Today workers have shown that they do not want to continue in this way. Today many think that it is high time the other side feels the fear. And indeed for several months, the fear of a social explosion has been the major worry of the government. In December, after several weeks of a mounting movement in the lycées, it suddenly postponed the education reform for fear of a “Greek scenario” (i.e. the December uprising of youth and trade unionists in Athens, Saloniki, Patras and many other cities). The most recent speeches of Sarkozy outside Paris were either interrupted by chanting demonstrators or had to take place behind massive police phalanxes.
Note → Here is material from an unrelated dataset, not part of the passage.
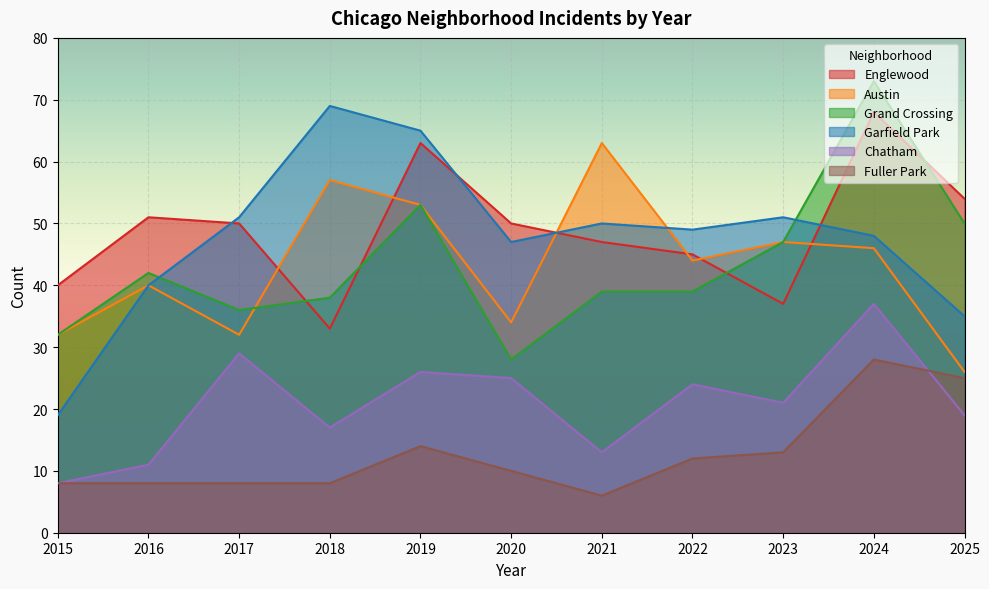

List the labels in order of Grand Crossing value, largest first.

2024, 2019, 2025, 2023, 2016, 2021, 2022, 2018, 2017, 2015, 2020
While the major union federations will meet next week to discuss their next actions, very little is to be expected from them, since in all major crises in the past the bosses and the state could always count on the assistance of these bureaucrats to save its neck by dividing the workers forces, stringing out the struggle inro isolated and irregular days of action. In fact the hope must lie in building coordinations of delegates from all the unions and from the lycées and universities to take over the promotion of a massive social movement, culminating in an all out general strike. Vital too is to recognise that political leadership is needed in any major struggle with the bosses and their state. The traditional reformist parties of the working class, the Socialist Party and the Communist Party are in chaos and confusion.

However next week will also be marked by the founding congress of the Nouveau Parti Anticapitaliste (the New Anticapitalist Party), a project launched by the far-left LCR. NPA has attracted more than 10 000 activists organized in more than 300 local committees. Clearly, NPA could be the key factor to change the balance of forces in the class struggle. To do so, it will have to organize itself around an action programme of transitional demands, which strike at the heart of capitalism, making the bosses pay the cost of their crisis not the workers.

On this basis the NPA must intervene strongly on this base in the class struggle during the next months. Thus the self-organization of the movement and a clear-cut action programme should be the two pillars of the NPA intervention. The 60 000 people in Bordeaux marching behind the banner which said “la crise c’est eux, la solution c’est nous” (they are the crisis, we are the solution) had the right idea. Today is a step towards the solution, that is revolution in France, provided the French working class rearms itself with a new political leadership equal to the tasks of the struggle, aiming at overthrowing the power of the capitalists and smashing their state machine.